Computational Thinking in the Ecosystems (CT-E) will use a design-based study to prototype and test this novel, tablet-based collectable card game-like intervention to develop innovative practices in middle school science. Through this approach, some of the most significant challenges to teaching practice in the Next Generation Science Standards will be addressed, through infusing computational thinking into life science learning. CT-E will develop a tablet-based simulation representing six dynamic, interconnected ecosystems in which students control the behaviors of creatures to intervene in habitats to accomplish goals and respond to changes in the health of their habitat and the ecosystems of which they are a part.
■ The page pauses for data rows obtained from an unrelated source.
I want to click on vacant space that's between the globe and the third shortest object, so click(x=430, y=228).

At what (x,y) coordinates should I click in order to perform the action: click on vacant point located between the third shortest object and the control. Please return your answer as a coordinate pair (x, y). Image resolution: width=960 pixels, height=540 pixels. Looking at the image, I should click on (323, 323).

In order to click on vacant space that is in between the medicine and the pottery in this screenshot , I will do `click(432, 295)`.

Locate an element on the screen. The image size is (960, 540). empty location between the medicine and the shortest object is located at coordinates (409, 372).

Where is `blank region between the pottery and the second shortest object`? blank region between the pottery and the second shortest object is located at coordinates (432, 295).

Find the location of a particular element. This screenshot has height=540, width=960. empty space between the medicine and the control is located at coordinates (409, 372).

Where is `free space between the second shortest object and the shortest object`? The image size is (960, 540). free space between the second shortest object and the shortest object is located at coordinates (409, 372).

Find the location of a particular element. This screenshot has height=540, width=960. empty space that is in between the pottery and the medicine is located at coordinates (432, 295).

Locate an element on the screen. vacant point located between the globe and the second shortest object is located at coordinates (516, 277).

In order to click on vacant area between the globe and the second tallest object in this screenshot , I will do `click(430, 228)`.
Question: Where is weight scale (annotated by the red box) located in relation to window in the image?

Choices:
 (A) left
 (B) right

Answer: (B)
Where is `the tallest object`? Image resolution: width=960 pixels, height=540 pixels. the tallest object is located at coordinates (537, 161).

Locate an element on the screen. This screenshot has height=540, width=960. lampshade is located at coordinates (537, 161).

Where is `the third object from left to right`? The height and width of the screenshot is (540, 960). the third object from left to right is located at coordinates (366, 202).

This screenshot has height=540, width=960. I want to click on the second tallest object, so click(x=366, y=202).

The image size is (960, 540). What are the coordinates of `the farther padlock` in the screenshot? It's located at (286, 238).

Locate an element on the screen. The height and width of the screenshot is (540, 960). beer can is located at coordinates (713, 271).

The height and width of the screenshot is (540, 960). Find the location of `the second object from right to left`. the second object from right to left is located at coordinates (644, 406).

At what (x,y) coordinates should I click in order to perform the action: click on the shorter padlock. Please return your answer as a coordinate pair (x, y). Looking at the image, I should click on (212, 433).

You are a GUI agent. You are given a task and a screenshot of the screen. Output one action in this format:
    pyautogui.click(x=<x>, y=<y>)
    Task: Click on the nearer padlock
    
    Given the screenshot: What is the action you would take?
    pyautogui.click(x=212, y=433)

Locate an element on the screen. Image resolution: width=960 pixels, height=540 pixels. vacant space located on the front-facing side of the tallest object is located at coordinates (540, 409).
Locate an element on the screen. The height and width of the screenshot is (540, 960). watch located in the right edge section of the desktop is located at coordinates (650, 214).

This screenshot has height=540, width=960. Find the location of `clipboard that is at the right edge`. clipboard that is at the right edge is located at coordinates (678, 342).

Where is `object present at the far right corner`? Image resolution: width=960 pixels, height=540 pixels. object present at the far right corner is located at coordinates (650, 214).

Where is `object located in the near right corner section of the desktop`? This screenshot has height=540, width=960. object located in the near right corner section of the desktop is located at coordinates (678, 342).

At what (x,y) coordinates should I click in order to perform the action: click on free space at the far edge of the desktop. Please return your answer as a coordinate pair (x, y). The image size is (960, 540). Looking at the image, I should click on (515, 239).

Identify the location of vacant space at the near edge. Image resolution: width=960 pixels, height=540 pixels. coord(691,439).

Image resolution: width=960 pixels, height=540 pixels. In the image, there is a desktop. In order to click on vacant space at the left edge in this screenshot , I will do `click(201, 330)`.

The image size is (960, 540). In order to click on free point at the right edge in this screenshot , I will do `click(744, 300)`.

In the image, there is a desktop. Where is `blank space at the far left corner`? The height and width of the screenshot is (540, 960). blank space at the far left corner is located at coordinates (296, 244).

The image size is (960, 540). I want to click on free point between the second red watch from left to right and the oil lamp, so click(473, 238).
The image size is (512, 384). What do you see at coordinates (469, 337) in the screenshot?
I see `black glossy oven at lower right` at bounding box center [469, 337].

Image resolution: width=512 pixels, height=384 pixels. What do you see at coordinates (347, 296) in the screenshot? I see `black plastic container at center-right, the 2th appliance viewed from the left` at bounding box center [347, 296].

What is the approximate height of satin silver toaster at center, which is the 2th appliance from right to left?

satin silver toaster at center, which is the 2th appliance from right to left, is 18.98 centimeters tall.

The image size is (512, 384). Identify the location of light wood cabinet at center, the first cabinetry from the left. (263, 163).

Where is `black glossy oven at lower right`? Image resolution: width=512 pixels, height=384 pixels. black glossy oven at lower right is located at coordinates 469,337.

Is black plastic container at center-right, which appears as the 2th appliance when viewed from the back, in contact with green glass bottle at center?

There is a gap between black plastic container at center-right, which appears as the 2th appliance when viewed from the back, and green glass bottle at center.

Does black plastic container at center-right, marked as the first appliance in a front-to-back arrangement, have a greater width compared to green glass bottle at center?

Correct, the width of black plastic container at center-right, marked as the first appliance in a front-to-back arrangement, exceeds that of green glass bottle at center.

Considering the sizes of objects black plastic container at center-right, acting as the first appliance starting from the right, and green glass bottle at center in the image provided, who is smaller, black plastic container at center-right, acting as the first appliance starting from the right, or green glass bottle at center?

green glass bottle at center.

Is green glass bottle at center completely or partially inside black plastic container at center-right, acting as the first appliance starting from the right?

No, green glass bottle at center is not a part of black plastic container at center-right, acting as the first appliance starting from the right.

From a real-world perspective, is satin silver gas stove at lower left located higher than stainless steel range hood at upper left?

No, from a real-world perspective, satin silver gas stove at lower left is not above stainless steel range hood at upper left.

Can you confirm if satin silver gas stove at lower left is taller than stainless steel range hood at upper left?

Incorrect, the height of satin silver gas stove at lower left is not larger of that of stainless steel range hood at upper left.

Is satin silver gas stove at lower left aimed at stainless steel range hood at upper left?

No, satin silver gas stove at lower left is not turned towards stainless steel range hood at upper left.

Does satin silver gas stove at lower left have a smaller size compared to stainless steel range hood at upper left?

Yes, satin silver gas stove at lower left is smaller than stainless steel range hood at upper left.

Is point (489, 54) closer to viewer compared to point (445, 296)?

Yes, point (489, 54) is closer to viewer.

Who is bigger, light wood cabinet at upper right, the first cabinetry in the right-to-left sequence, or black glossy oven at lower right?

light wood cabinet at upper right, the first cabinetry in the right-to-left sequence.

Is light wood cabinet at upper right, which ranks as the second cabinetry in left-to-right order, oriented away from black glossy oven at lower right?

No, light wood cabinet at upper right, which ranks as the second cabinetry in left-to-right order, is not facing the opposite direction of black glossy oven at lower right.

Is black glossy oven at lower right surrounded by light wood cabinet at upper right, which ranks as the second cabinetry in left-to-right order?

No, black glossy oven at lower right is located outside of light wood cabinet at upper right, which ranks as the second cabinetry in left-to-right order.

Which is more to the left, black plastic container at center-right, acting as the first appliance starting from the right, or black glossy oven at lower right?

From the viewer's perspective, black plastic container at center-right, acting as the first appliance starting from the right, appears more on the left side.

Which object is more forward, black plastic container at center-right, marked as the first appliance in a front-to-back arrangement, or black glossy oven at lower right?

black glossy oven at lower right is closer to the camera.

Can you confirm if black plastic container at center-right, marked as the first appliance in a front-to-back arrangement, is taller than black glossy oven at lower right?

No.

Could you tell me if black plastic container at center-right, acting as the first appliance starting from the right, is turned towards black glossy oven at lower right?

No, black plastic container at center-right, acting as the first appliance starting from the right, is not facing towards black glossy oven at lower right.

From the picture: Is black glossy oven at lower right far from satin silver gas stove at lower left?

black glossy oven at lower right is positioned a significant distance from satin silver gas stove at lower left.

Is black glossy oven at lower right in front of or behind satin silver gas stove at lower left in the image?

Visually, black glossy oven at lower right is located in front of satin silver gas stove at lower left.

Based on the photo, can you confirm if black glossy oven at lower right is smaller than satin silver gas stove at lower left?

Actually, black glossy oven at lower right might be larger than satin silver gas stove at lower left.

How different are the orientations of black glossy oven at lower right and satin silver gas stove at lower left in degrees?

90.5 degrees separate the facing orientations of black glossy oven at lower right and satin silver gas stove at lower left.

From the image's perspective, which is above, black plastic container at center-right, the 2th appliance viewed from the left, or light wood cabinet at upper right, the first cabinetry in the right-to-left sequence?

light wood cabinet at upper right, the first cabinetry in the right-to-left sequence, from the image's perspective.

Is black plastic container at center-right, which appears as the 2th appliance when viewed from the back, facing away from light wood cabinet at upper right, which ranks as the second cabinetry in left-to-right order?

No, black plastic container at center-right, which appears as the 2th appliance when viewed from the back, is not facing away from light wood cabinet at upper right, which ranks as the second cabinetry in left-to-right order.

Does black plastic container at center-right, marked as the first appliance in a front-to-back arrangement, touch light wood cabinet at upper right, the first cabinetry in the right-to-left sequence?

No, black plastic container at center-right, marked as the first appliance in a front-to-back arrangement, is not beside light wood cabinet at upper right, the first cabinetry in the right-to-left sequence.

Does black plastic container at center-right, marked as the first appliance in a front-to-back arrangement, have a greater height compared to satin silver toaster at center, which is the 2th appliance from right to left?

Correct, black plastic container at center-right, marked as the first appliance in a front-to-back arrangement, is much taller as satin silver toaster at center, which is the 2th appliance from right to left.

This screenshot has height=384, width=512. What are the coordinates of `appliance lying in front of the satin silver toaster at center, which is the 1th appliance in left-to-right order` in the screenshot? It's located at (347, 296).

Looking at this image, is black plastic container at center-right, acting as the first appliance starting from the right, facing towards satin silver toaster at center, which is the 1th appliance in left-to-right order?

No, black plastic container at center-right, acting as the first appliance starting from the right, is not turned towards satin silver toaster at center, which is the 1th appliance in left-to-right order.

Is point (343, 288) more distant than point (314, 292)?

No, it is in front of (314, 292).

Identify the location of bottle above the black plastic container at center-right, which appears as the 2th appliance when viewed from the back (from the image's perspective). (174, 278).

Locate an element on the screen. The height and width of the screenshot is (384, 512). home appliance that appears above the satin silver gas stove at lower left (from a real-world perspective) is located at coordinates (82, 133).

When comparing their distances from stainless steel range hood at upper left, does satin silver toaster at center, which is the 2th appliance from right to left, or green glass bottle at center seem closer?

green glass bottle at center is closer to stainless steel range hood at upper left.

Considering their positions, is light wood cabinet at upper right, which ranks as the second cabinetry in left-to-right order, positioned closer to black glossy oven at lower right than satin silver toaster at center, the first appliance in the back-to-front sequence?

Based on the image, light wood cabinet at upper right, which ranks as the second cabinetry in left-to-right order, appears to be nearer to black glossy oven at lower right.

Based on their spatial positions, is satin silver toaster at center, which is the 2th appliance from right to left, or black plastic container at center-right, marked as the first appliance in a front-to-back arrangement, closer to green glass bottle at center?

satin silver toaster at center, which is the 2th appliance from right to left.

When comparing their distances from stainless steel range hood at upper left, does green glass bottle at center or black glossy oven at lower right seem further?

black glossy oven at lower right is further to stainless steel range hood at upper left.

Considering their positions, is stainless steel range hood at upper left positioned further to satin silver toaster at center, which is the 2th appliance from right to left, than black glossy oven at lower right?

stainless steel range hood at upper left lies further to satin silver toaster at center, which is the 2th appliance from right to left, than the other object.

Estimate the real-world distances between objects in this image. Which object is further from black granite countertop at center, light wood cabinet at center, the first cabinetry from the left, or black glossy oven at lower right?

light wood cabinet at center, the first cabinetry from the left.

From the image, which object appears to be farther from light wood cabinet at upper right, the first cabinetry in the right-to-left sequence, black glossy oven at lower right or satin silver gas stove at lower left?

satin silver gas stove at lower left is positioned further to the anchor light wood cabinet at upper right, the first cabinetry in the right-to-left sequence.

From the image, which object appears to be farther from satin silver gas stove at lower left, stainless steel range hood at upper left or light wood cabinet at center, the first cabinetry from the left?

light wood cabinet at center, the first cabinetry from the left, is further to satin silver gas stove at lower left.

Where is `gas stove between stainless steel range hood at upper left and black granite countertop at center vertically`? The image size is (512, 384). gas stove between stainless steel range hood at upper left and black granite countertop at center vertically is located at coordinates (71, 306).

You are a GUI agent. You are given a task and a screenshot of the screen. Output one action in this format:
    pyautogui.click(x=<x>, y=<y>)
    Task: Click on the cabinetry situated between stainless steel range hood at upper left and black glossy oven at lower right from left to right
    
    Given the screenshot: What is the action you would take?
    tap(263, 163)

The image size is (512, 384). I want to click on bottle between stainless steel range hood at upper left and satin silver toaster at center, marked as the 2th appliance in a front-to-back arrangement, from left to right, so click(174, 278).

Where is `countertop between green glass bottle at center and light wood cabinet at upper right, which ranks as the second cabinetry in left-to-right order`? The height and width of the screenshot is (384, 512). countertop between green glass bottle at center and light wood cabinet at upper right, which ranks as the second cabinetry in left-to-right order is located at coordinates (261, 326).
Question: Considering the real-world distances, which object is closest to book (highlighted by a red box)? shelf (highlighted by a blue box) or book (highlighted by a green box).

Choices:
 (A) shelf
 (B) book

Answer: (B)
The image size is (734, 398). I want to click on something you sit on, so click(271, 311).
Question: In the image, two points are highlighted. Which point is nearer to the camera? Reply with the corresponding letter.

Behaviors of creatures in the simulation are controlled through the virtual collectable "cards", with each representing a computational process (such as sequences, loops, variables, conditionals and events). Gameplay involves individual players choosing a creature and habitat, formulating strategies and programming that creature with tactics in that habitat (such as finding food, digging in the ground, diverting water, or removing or planting vegetation) to navigate that habitat and survive. Habitats chosen by the participant are part of particular kinds of biomes (such as desert, rain forest, marshlands and plains) that have their own characteristic flora, fauna, and climate. Because the environments represent complex dynamic interconnected environmental models, participants are challenged to explore how these models work, and test hypotheses about how the environment will respond to their creature's interventions; but also to the creatures of other players, since multiple participants can collaborate or compete similar to commercially available collectable card games (e.g., Magic and Yu-Go-Oh!). NYSCI will conduct participatory design based research to determine impacts on structured and unstructured learning settings and whether it overcomes barriers to learning complex environmental science.